Se temos o espaço e o lugar corretos, aqui fica o chamado: arrependam-se e creiam no evangelho, ou seja, “convertei-vos e crede no Evangelho”. Precisamos nos converter, nos arrepender, reconhecer que nada está correto sem Deus. O tempo verbal utilizado é o imperativo, como se nos dissesse “continuem se convertendo”. É uma ação a ser realizada agora, neste lugar e neste momento, sem ficar procurando sabe-se lá o quê na vida. Acreditar no Evangelho nos permite ver com novos olhos imediatamente, não para “mudar o mundo” fisicamente, mas para mudar a forma como nos relacionamos com o mundo, o planeta, e mudar a forma como olhamos ao nosso redor.

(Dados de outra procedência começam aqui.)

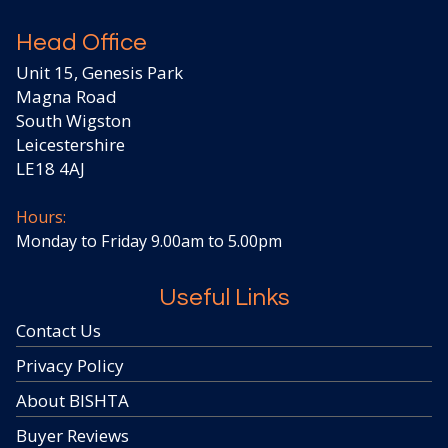
Head Office
Unit 15, Genesis Park
Magna Road
South Wigston
Leicestershire
LE18 4AJ
Hours:
Monday to Friday 9.00am to 5.00pm
Useful Links
Contact Us
Privacy Policy
About BISHTA
Buyer Reviews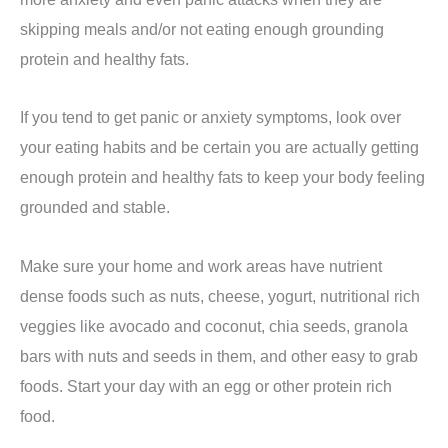
skipping meals and/or not eating enough grounding
protein and healthy fats.
If you tend to get panic or anxiety symptoms, look over
your eating habits and be certain you are actually getting
enough protein and healthy fats to keep your body feeling
grounded and stable.
Make sure your home and work areas have nutrient
dense foods such as nuts, cheese, yogurt, nutritional rich
veggies like avocado and coconut, chia seeds, granola
bars with nuts and seeds in them, and other easy to grab
foods. Start your day with an egg or other protein rich
food.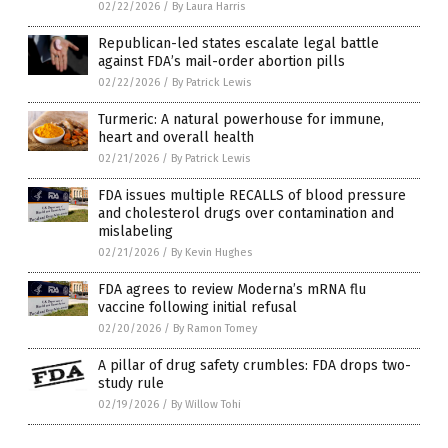
02/22/2026
/
By Laura Harris
Republican-led states escalate legal battle
against FDA’s mail-order abortion pills
02/22/2026
/
By Patrick Lewis
Turmeric: A natural powerhouse for immune,
heart and overall health
02/21/2026
/
By Patrick Lewis
FDA issues multiple RECALLS of blood pressure
and cholesterol drugs over contamination and
mislabeling
02/21/2026
/
By Kevin Hughes
FDA agrees to review Moderna’s mRNA flu
vaccine following initial refusal
02/20/2026
/
By Ramon Tomey
A pillar of drug safety crumbles: FDA drops two-
study rule
02/19/2026
/
By Willow Tohi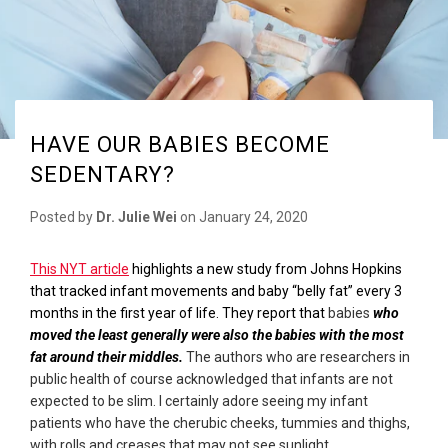
HAVE OUR BABIES BECOME
SEDENTARY?
Posted by
Dr. Julie Wei
on
January 24, 2020
This NYT article
highlights a new study from Johns Hopkins
that tracked infant movements and baby “belly fat” every 3
months in the first year of life. They report that
babies
who
moved the least generally were also the babies with the most
fat around their middles.
The authors who are researchers in
public health of course acknowledged that infants are not
expected to be slim. I certainly adore seeing my infant
patients who have the cherubic cheeks, tummies and thighs,
with rolls and creases that may not see sunlight.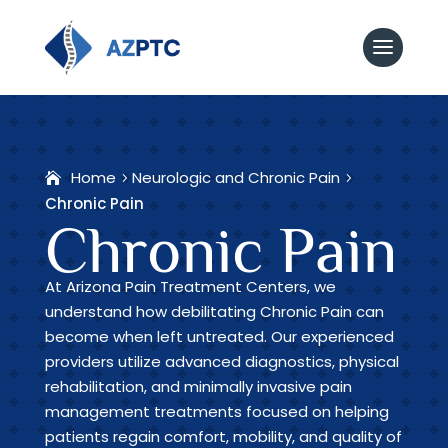
Home
Neurologic and Chronic Pain
Chronic Pain
Chronic Pain
At Arizona Pain Treatment Centers, we
understand how debilitating Chronic Pain can
become when left untreated. Our experienced
providers utilize advanced diagnostics, physical
rehabilitation, and minimally invasive pain
management treatments focused on helping
patients regain comfort, mobility, and quality of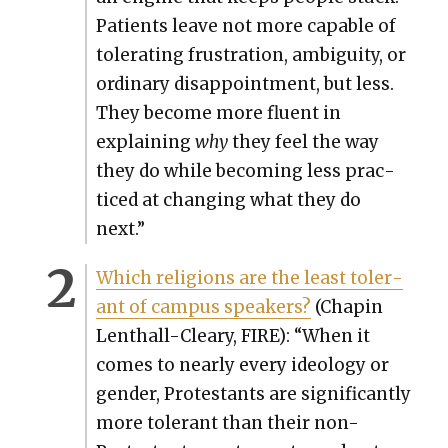
Patients leave not more capa­ble of
tol­er­at­ing frus­tra­tion, ambi­gu­i­ty, or
ordi­nary dis­ap­point­ment, but less.
They become more flu­ent in
explain­ing
why
they feel the way
they do while becom­ing less prac­
ticed at chang­ing what they do
next.”
Which reli­gions are the least tol­er­
ant of cam­pus speak­ers?
(Chapin
Lenthall-Cleary, FIRE): “When it
comes to near­ly every ide­ol­o­gy or
gen­der, Protes­tants are sig­nif­i­cant­ly
more tol­er­ant than their non-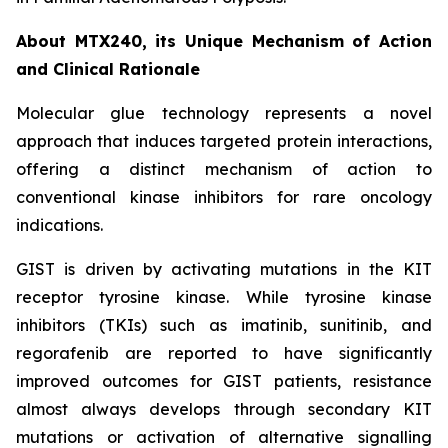
About MTX240, its Unique Mechanism of Action
and Clinical Rationale
Molecular glue technology represents a novel
approach that induces targeted protein interactions,
offering a distinct mechanism of action to
conventional kinase inhibitors for rare oncology
indications.
GIST is driven by activating mutations in the KIT
receptor tyrosine kinase. While tyrosine kinase
inhibitors (TKIs) such as imatinib, sunitinib, and
regorafenib are reported to have significantly
improved outcomes for GIST patients, resistance
almost always develops through secondary KIT
mutations or activation of alternative signalling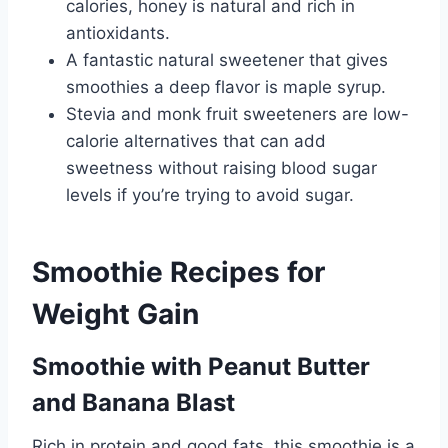
calories, honey is natural and rich in
antioxidants.
A fantastic natural sweetener that gives
smoothies a deep flavor is maple syrup.
Stevia and monk fruit sweeteners are low-
calorie alternatives that can add
sweetness without raising blood sugar
levels if you’re trying to avoid sugar.
Smoothie Recipes for
Weight Gain
Smoothie with Peanut Butter
and Banana Blast
Rich in protein and good fats, this smoothie is a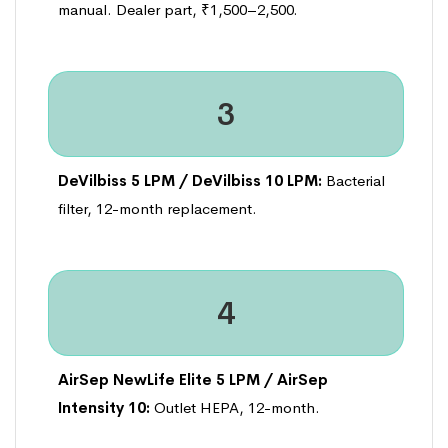
manual. Dealer part, ₹1,500–2,500.
3
DeVilbiss 5 LPM / DeVilbiss 10 LPM:
Bacterial
filter, 12-month replacement.
4
AirSep NewLife Elite 5 LPM / AirSep
Intensity 10:
Outlet HEPA, 12-month.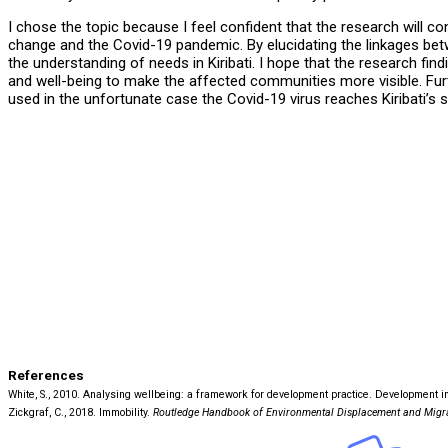
I chose the topic because I feel confident that the research will c
change and the Covid-19 pandemic. By elucidating the linkages betwe
the understanding of needs in Kiribati. I hope that the research find
and well-being to make the affected communities more visible. F
used in the unfortunate case the Covid-19 virus reaches Kiribati’s 
References
White, S., 2010. Analysing wellbeing: a framework for development practice. Development in P
Zickgraf, C., 2018. Immobility.
Routledge Handbook of Environmental Displacement and Migr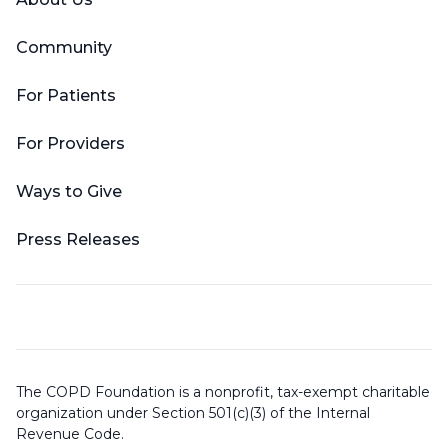
Community
For Patients
For Providers
Ways to Give
Press Releases
The COPD Foundation is a nonprofit, tax-exempt charitable
organization under Section 501(c)(3) of the Internal
Revenue Code.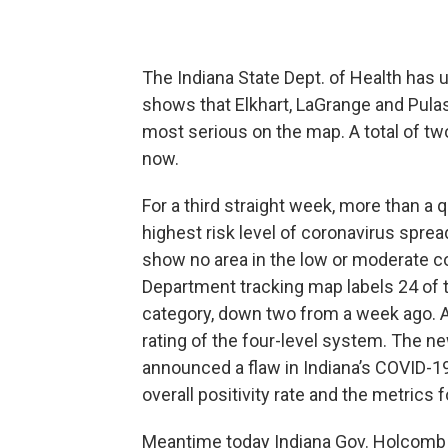
The Indiana State Dept. of Health has
shows that Elkhart, LaGrange and Pulask
most serious on the map. A total of tw
now.
For a third straight week, more than a q
highest risk level of coronavirus spre
show no area in the low or moderate 
Department tracking map labels 24 of 
category, down two from a week ago. Al
rating of the four-level system. The ne
announced a flaw in Indiana’s COVID-19
overall positivity rate and the metrics 
Meantime today Indiana Gov. Holcomb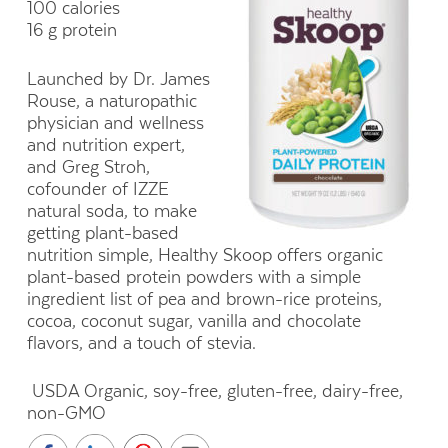
100 calories
16 g protein
Launched by Dr. James
Rouse, a naturopathic
physician and wellness
and nutrition expert,
and Greg Stroh,
cofounder of IZZE
natural soda, to make
getting plant-based
nutrition simple, Healthy Skoop offers organic
plant-based protein powders with a simple
ingredient list of pea and brown-rice proteins,
cocoa, coconut sugar, vanilla and chocolate
flavors, and a touch of stevia.
USDA Organic, soy-free, gluten-free, dairy-free,
non-GMO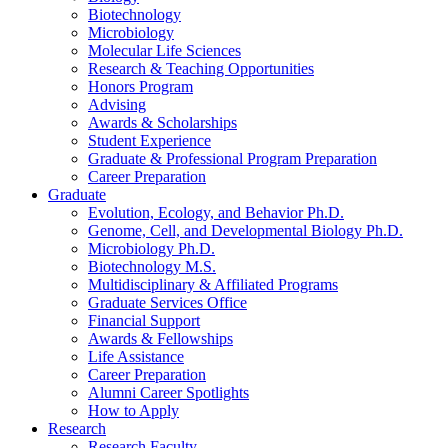
Biotechnology
Microbiology
Molecular Life Sciences
Research
&
Teaching Opportunities
Honors Program
Advising
Awards
&
Scholarships
Student Experience
Graduate
&
Professional Program Preparation
Career Preparation
Graduate
Evolution, Ecology, and Behavior Ph.D.
Genome, Cell, and Developmental Biology Ph.D.
Microbiology Ph.D.
Biotechnology M.S.
Multidisciplinary
&
Affiliated Programs
Graduate Services Office
Financial Support
Awards
&
Fellowships
Life Assistance
Career Preparation
Alumni Career Spotlights
How to Apply
Research
Research Faculty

Peçamos ao Senhor hoje, neste primeiro domingo da Quaresma, para podermos dizer como Francisco de Assis, na sua maravilhosa paráfrase do Pai Nosso: 

e não nos deixeis cair em tentação:
oculta ou manifesta, impetuosa ou inesperada;
mas livrai-nos do mal:
passado, presente e futuro. (Fontes Franciscanas)

Desejamos a você de todo o coração um bom domingo, a caminho da Páscoa do Senhor, acompanhados da palavra do Senhor!

Laudato Si’!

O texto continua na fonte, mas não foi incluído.